It seems like there’s no shortage of online education platforms. Whether you want to learn to code or learn to knit, chances are you can learn to do it online. But just being able to learn online isn’t the whole game – you also need to know how to learn.
EdTech and Education 2.0 aren’t going to destroy higher education, although they are signaling that traditional education needs to change if it wants to stay relevant. But there’s something EdTech users can learn from good ol’ fashioned teachers: how to design a course.

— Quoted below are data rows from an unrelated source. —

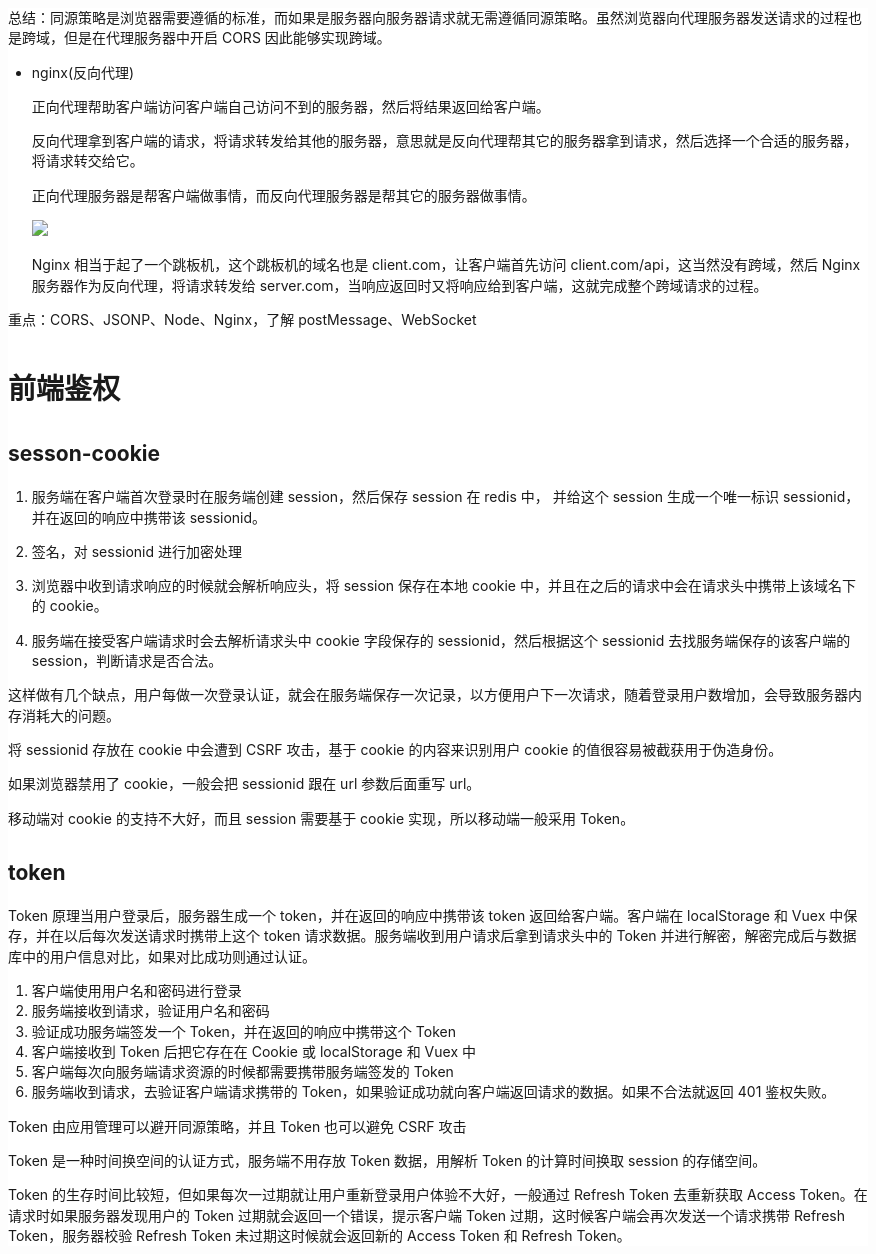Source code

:   总结：同源策略是浏览器需要遵循的标准，而如果是服务器向服务器请求就无需遵循同源策略。虽然浏览器向代理服务器发送请求的过程也是跨域，但是在代理服务器中开启 CORS 因此能够实现跨域。

- nginx(反向代理)

  正向代理帮助客户端访问客户端自己访问不到的服务器，然后将结果返回给客户端。

  反向代理拿到客户端的请求，将请求转发给其他的服务器，意思就是反向代理帮其它的服务器拿到请求，然后选择一个合适的服务器，将请求转交给它。

  正向代理服务器是帮客户端做事情，而反向代理服务器是帮其它的服务器做事情。

  ![](./img/nginx.awebp)

  Nginx 相当于起了一个跳板机，这个跳板机的域名也是 client.com，让客户端首先访问 client.com/api，这当然没有跨域，然后 Nginx 服务器作为反向代理，将请求转发给 server.com，当响应返回时又将响应给到客户端，这就完成整个跨域请求的过程。

重点：CORS、JSONP、Node、Nginx，了解 postMessage、WebSocket

# 前端鉴权

## sesson-cookie

1. 服务端在客户端首次登录时在服务端创建 session，然后保存 session 在 redis 中，
   并给这个 session 生成一个唯一标识 sessionid，并在返回的响应中携带该 sessionid。

2. 签名，对 sessionid 进行加密处理

3. 浏览器中收到请求响应的时候就会解析响应头，将 session 保存在本地 cookie 中，并且在之后的请求中会在请求头中携带上该域名下的 cookie。

4. 服务端在接受客户端请求时会去解析请求头中 cookie 字段保存的 sessionid，然后根据这个 sessionid 去找服务端保存的该客户端的 session，判断请求是否合法。

这样做有几个缺点，用户每做一次登录认证，就会在服务端保存一次记录，以方便用户下一次请求，随着登录用户数增加，会导致服务器内存消耗大的问题。

将 sessionid 存放在 cookie 中会遭到 CSRF 攻击，基于 cookie 的内容来识别用户 cookie 的值很容易被截获用于伪造身份。

如果浏览器禁用了 cookie，一般会把 sessionid 跟在 url 参数后面重写 url。

移动端对 cookie 的支持不大好，而且 session 需要基于 cookie 实现，所以移动端一般采用 Token。

## token

Token 原理当用户登录后，服务器生成一个 token，并在返回的响应中携带该 token 返回给客户端。客户端在 localStorage 和 Vuex 中保存，并在以后每次发送请求时携带上这个 token 请求数据。服务端收到用户请求后拿到请求头中的 Token 并进行解密，解密完成后与数据库中的用户信息对比，如果对比成功则通过认证。

1. 客户端使用用户名和密码进行登录
2. 服务端接收到请求，验证用户名和密码
3. 验证成功服务端签发一个 Token，并在返回的响应中携带这个 Token
4. 客户端接收到 Token 后把它存在在 Cookie 或 localStorage 和 Vuex 中
5. 客户端每次向服务端请求资源的时候都需要携带服务端签发的 Token
6. 服务端收到请求，去验证客户端请求携带的 Token，如果验证成功就向客户端返回请求的数据。如果不合法就返回 401 鉴权失败。

Token 由应用管理可以避开同源策略，并且 Token 也可以避免 CSRF 攻击

Token 是一种时间换空间的认证方式，服务端不用存放 Token 数据，用解析 Token 的计算时间换取 session 的存储空间。

Token 的生存时间比较短，但如果每次一过期就让用户重新登录用户体验不大好，一般通过 Refresh Token 去重新获取 Access Token。在请求时如果服务器发现用户的 Token 过期就会返回一个错误，提示客户端 Token 过期，这时候客户端会再次发送一个请求携带 Refresh Token，服务器校验 Refresh Token 未过期这时候就会返回新的 Access Token 和 Refresh Token。
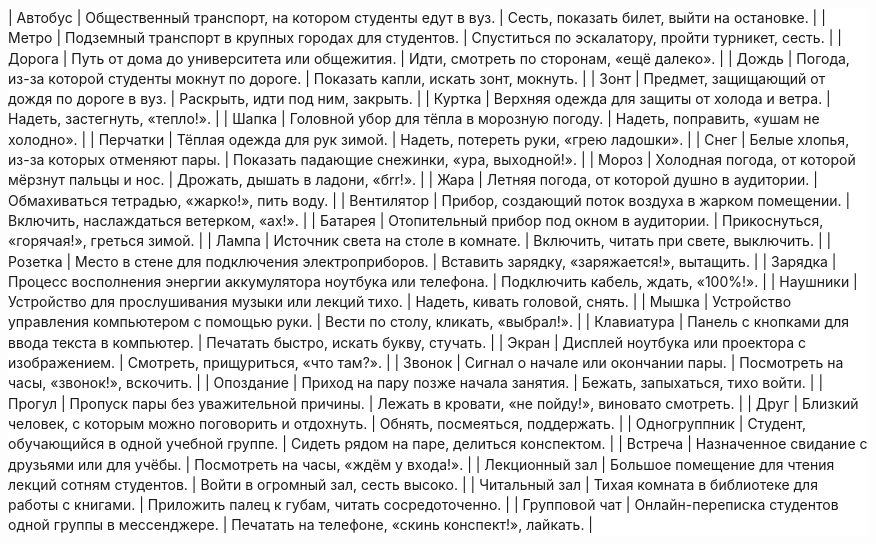 | Автобус | Общественный транспорт, на котором студенты едут в вуз. | Сесть, показать билет, выйти на остановке. |
| Метро | Подземный транспорт в крупных городах для студентов. | Спуститься по эскалатору, пройти турникет, сесть. |
| Дорога | Путь от дома до университета или общежития. | Идти, смотреть по сторонам, «ещё далеко». |
| Дождь | Погода, из-за которой студенты мокнут по дороге. | Показать капли, искать зонт, мокнуть. |
| Зонт | Предмет, защищающий от дождя по дороге в вуз. | Раскрыть, идти под ним, закрыть. |
| Куртка | Верхняя одежда для защиты от холода и ветра. | Надеть, застегнуть, «тепло!». |
| Шапка | Головной убор для тёпла в морозную погоду. | Надеть, поправить, «ушам не холодно». |
| Перчатки | Тёплая одежда для рук зимой. | Надеть, потереть руки, «грею ладошки». |
| Снег | Белые хлопья, из-за которых отменяют пары. | Показать падающие снежинки, «ура, выходной!». |
| Мороз | Холодная погода, от которой мёрзнут пальцы и нос. | Дрожать, дышать в ладони, «бrr!». |
| Жара | Летняя погода, от которой душно в аудитории. | Обмахиваться тетрадью, «жарко!», пить воду. |
| Вентилятор | Прибор, создающий поток воздуха в жарком помещении. | Включить, наслаждаться ветерком, «ах!». |
| Батарея | Отопительный прибор под окном в аудитории. | Прикоснуться, «горячая!», греться зимой. |
| Лампа | Источник света на столе в комнате. | Включить, читать при свете, выключить. |
| Розетка | Место в стене для подключения электроприборов. | Вставить зарядку, «заряжается!», вытащить. |
| Зарядка | Процесс восполнения энергии аккумулятора ноутбука или телефона. | Подключить кабель, ждать, «100%!». |
| Наушники | Устройство для прослушивания музыки или лекций тихо. | Надеть, кивать головой, снять. |
| Мышка | Устройство управления компьютером с помощью руки. | Вести по столу, кликать, «выбрал!». |
| Клавиатура | Панель с кнопками для ввода текста в компьютер. | Печатать быстро, искать букву, стучать. |
| Экран | Дисплей ноутбука или проектора с изображением. | Смотреть, прищуриться, «что там?». |
| Звонок | Сигнал о начале или окончании пары. | Посмотреть на часы, «звонок!», вскочить. |
| Опоздание | Приход на пару позже начала занятия. | Бежать, запыхаться, тихо войти. |
| Прогул | Пропуск пары без уважительной причины. | Лежать в кровати, «не пойду!», виновато смотреть. |
| Друг | Близкий человек, с которым можно поговорить и отдохнуть. | Обнять, посмеяться, поддержать. |
| Одногруппник | Студент, обучающийся в одной учебной группе. | Сидеть рядом на паре, делиться конспектом. |
| Встреча | Назначенное свидание с друзьями или для учёбы. | Посмотреть на часы, «ждём у входа!». |
| Лекционный зал | Большое помещение для чтения лекций сотням студентов. | Войти в огромный зал, сесть высоко. |
| Читальный зал | Тихая комната в библиотеке для работы с книгами. | Приложить палец к губам, читать сосредоточенно. |
| Групповой чат | Онлайн-переписка студентов одной группы в мессенджере. | Печатать на телефоне, «скинь конспект!», лайкать. |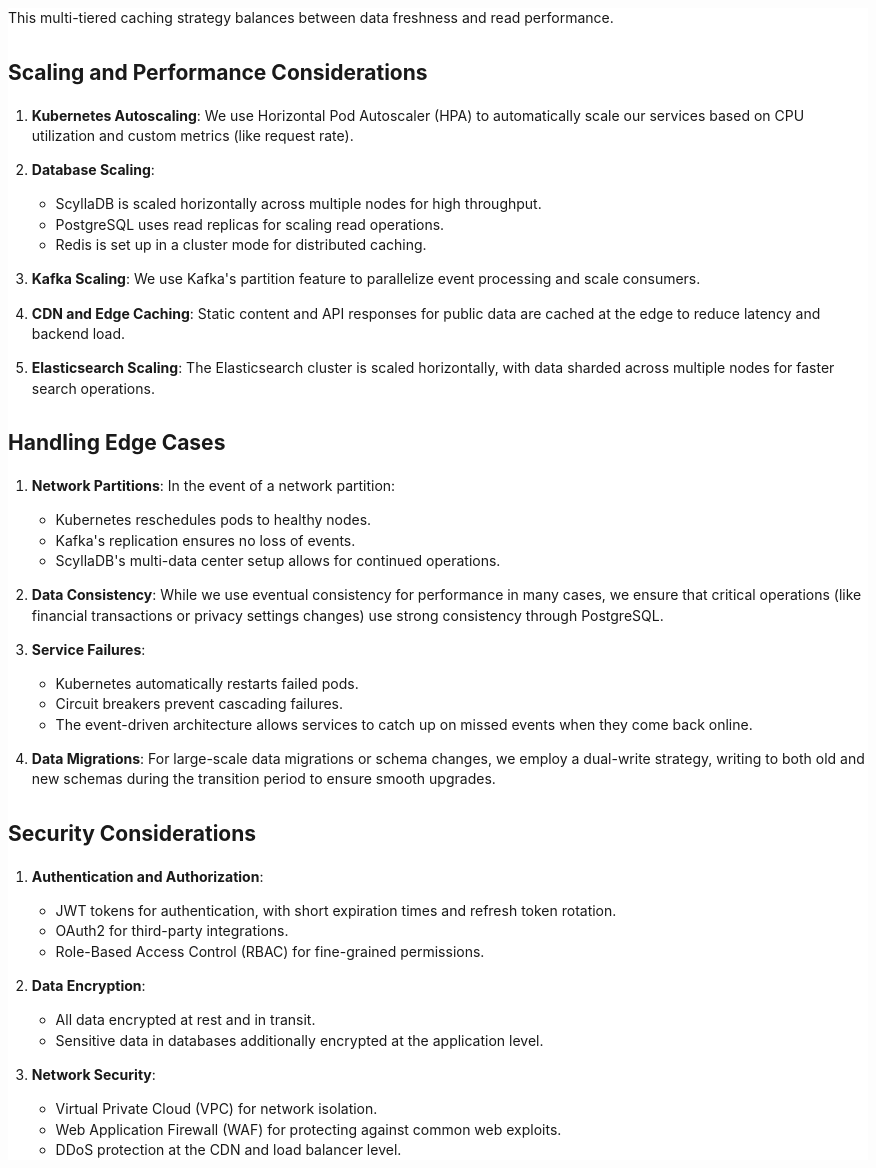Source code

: This multi-tiered caching strategy balances between data freshness and read performance.

## Scaling and Performance Considerations

1. **Kubernetes Autoscaling**: We use Horizontal Pod Autoscaler (HPA) to automatically scale our services based on CPU utilization and custom metrics (like request rate).

2. **Database Scaling**: 
   - ScyllaDB is scaled horizontally across multiple nodes for high throughput.
   - PostgreSQL uses read replicas for scaling read operations.
   - Redis is set up in a cluster mode for distributed caching.

3. **Kafka Scaling**: We use Kafka's partition feature to parallelize event processing and scale consumers.

4. **CDN and Edge Caching**: Static content and API responses for public data are cached at the edge to reduce latency and backend load.

5. **Elasticsearch Scaling**: The Elasticsearch cluster is scaled horizontally, with data sharded across multiple nodes for faster search operations.

## Handling Edge Cases

1. **Network Partitions**: In the event of a network partition:
   - Kubernetes reschedules pods to healthy nodes.
   - Kafka's replication ensures no loss of events.
   - ScyllaDB's multi-data center setup allows for continued operations.

2. **Data Consistency**: While we use eventual consistency for performance in many cases, we ensure that critical operations (like financial transactions or privacy settings changes) use strong consistency through PostgreSQL.

3. **Service Failures**: 
   - Kubernetes automatically restarts failed pods.
   - Circuit breakers prevent cascading failures.
   - The event-driven architecture allows services to catch up on missed events when they come back online.

4. **Data Migrations**: For large-scale data migrations or schema changes, we employ a dual-write strategy, writing to both old and new schemas during the transition period to ensure smooth upgrades.

## Security Considerations

1. **Authentication and Authorization**: 
   - JWT tokens for authentication, with short expiration times and refresh token rotation.
   - OAuth2 for third-party integrations.
   - Role-Based Access Control (RBAC) for fine-grained permissions.

2. **Data Encryption**: 
   - All data encrypted at rest and in transit.
   - Sensitive data in databases additionally encrypted at the application level.

3. **Network Security**:
   - Virtual Private Cloud (VPC) for network isolation.
   - Web Application Firewall (WAF) for protecting against common web exploits.
   - DDoS protection at the CDN and load balancer level.
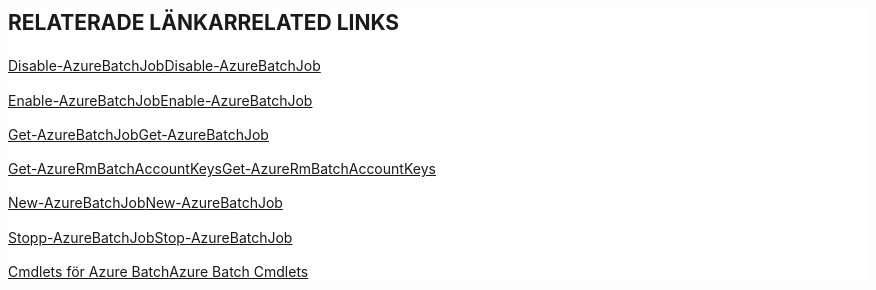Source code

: ## <span data-ttu-id="075fd-147">RELATERADE LÄNKAR</span><span class="sxs-lookup"><span data-stu-id="075fd-147">RELATED LINKS</span></span>

[<span data-ttu-id="075fd-148">Disable-AzureBatchJob</span><span class="sxs-lookup"><span data-stu-id="075fd-148">Disable-AzureBatchJob</span></span>](./Disable-AzureBatchJob.md)

[<span data-ttu-id="075fd-149">Enable-AzureBatchJob</span><span class="sxs-lookup"><span data-stu-id="075fd-149">Enable-AzureBatchJob</span></span>](./Enable-AzureBatchJob.md)

[<span data-ttu-id="075fd-150">Get-AzureBatchJob</span><span class="sxs-lookup"><span data-stu-id="075fd-150">Get-AzureBatchJob</span></span>](./Get-AzureBatchJob.md)

[<span data-ttu-id="075fd-151">Get-AzureRmBatchAccountKeys</span><span class="sxs-lookup"><span data-stu-id="075fd-151">Get-AzureRmBatchAccountKeys</span></span>](./Get-AzureRmBatchAccountKeys.md)

[<span data-ttu-id="075fd-152">New-AzureBatchJob</span><span class="sxs-lookup"><span data-stu-id="075fd-152">New-AzureBatchJob</span></span>](./New-AzureBatchJob.md)

[<span data-ttu-id="075fd-153">Stopp-AzureBatchJob</span><span class="sxs-lookup"><span data-stu-id="075fd-153">Stop-AzureBatchJob</span></span>](./Stop-AzureBatchJob.md)

[<span data-ttu-id="075fd-154">Cmdlets för Azure Batch</span><span class="sxs-lookup"><span data-stu-id="075fd-154">Azure Batch Cmdlets</span></span>](./AzureRM.Batch.md)


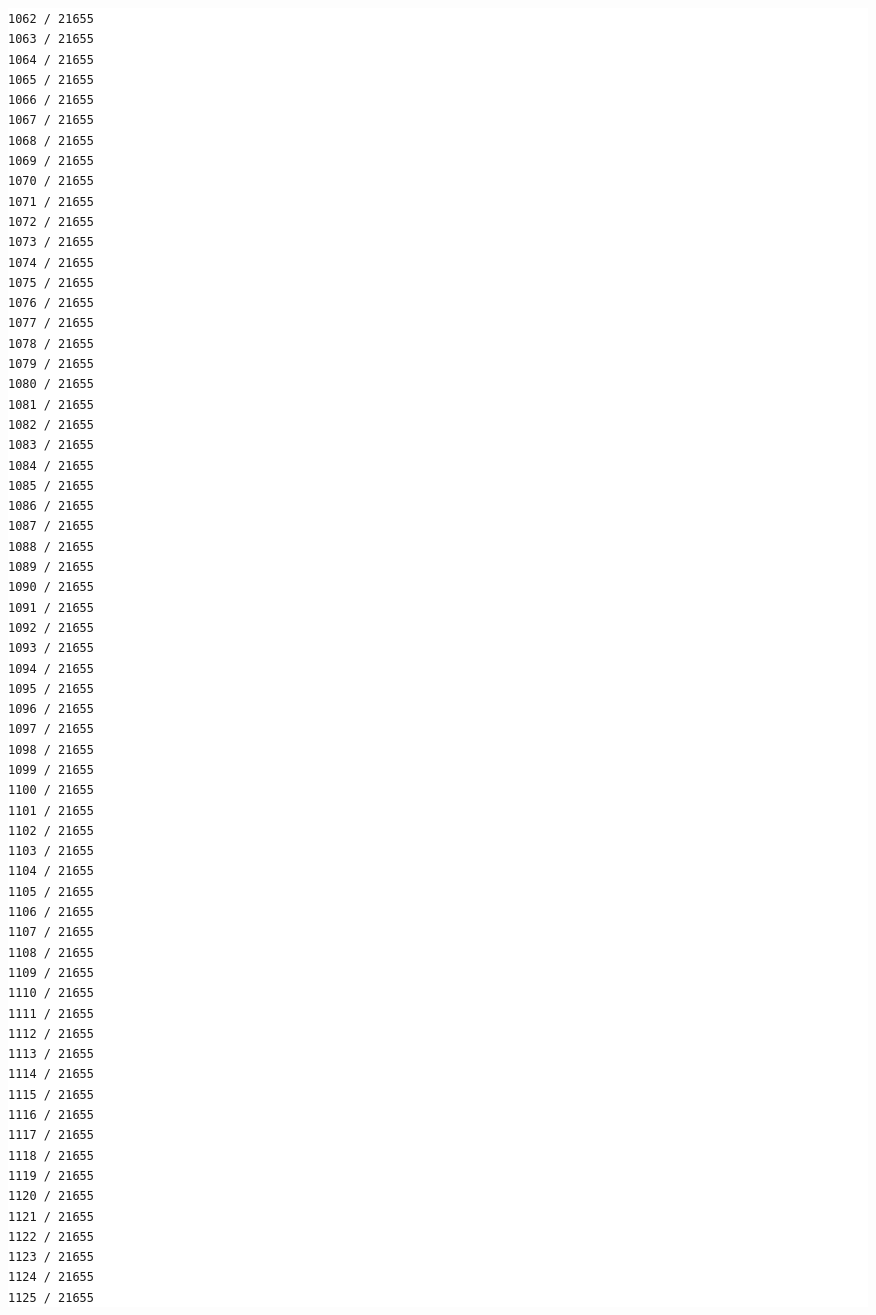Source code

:     1062 / 21655
    1063 / 21655
    1064 / 21655
    1065 / 21655
    1066 / 21655
    1067 / 21655
    1068 / 21655
    1069 / 21655
    1070 / 21655
    1071 / 21655
    1072 / 21655
    1073 / 21655
    1074 / 21655
    1075 / 21655
    1076 / 21655
    1077 / 21655
    1078 / 21655
    1079 / 21655
    1080 / 21655
    1081 / 21655
    1082 / 21655
    1083 / 21655
    1084 / 21655
    1085 / 21655
    1086 / 21655
    1087 / 21655
    1088 / 21655
    1089 / 21655
    1090 / 21655
    1091 / 21655
    1092 / 21655
    1093 / 21655
    1094 / 21655
    1095 / 21655
    1096 / 21655
    1097 / 21655
    1098 / 21655
    1099 / 21655
    1100 / 21655
    1101 / 21655
    1102 / 21655
    1103 / 21655
    1104 / 21655
    1105 / 21655
    1106 / 21655
    1107 / 21655
    1108 / 21655
    1109 / 21655
    1110 / 21655
    1111 / 21655
    1112 / 21655
    1113 / 21655
    1114 / 21655
    1115 / 21655
    1116 / 21655
    1117 / 21655
    1118 / 21655
    1119 / 21655
    1120 / 21655
    1121 / 21655
    1122 / 21655
    1123 / 21655
    1124 / 21655
    1125 / 21655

These are just suggestions, but for anyone trying to learn a new skill online, there are simply too many great options available to choose just one tactic. Here’s how you can combine online learning startups and traditional techniques to round out your experience into a complete courseload.
1. Take a Class
The basic unit of a course is the lecture. Every class is likely to take the form of an expert passing on her knowledge to you, in an orderly and well-reasoned fashion, so that you can write it all down and try to memorize it. Online, this process is a bit better, because you can schedule it yourself, and pause when you want to. Video lectures and podcasts were among the first EdTech innovations, and this category includes some of its most venerable, stately, and well-qualified members. Just to name a few, some options include Khan Academy, edX, Udemy, Coursera, and YouTube tutorials for just about everything.
2. Give Yourself Homework
When you’re learning under your own direction, it can be easy to assume you’ve learned and now you’re done – but, just like traditional school, you’re still going to have to apply your new knowledge. For coders, this can be rolled into the curriculum with platforms like Codecademy, Udemy, Treehouse, and RubyMonk. Language-learners can check out LiveMocha to practice with native speakers. Otherwise, you can try using Skillshare and Meetup to connect with some like-minded locals to work on your skills together.
3. Test Your Knowledge
You might think we’re tooting our own horn, here, but the evidence suggests otherwise – as UnCollege scholar Dale Stephens notes, testing more often during the learning process helps you remember more information. Education publishers are streamlining their online assessments, too – Pearson Education just rolled out their new gamified learning platform Zeos for middle-school students. Robert Sun of Suntex even thinks assessments are the key to energizing learning in underserved populations. There may not be a huge number of online tests now, but in schools, online assessments should equal traditional tests by 2015. So test yourself. Whether it’s another session on the Smarterer test for your new skill or by setting and meeting a challenge, prove your skills to yourself in order to reinforce your learning and find out where you need to focus on improvement.
4. Grade Your Work
Since I’ve already covered certification in online learning, I’ll keep this relatively brief, but there are a lot of options for grading yourself and proving your newfound mastery to others. Some of the best, like Pathbrite and Degreed, offer you the chance to combine your online learning and your traditional learning into one cohesive version of your educational history. You can even certify what you learn online with Udacity and Coursera, which edX partners will likely start doing as well.
For detractors and skeptics of EdTech, the problem often comes down to some element of the traditional education that’s missing from whichever platform they’re looking at. Right now there is no one online solution to replace college, at least yet. With an open mind and a little resourcefulness, however, you can find all the ingredients to learn online – it’s just a matter of combining them in a recipe that works for you and your brain.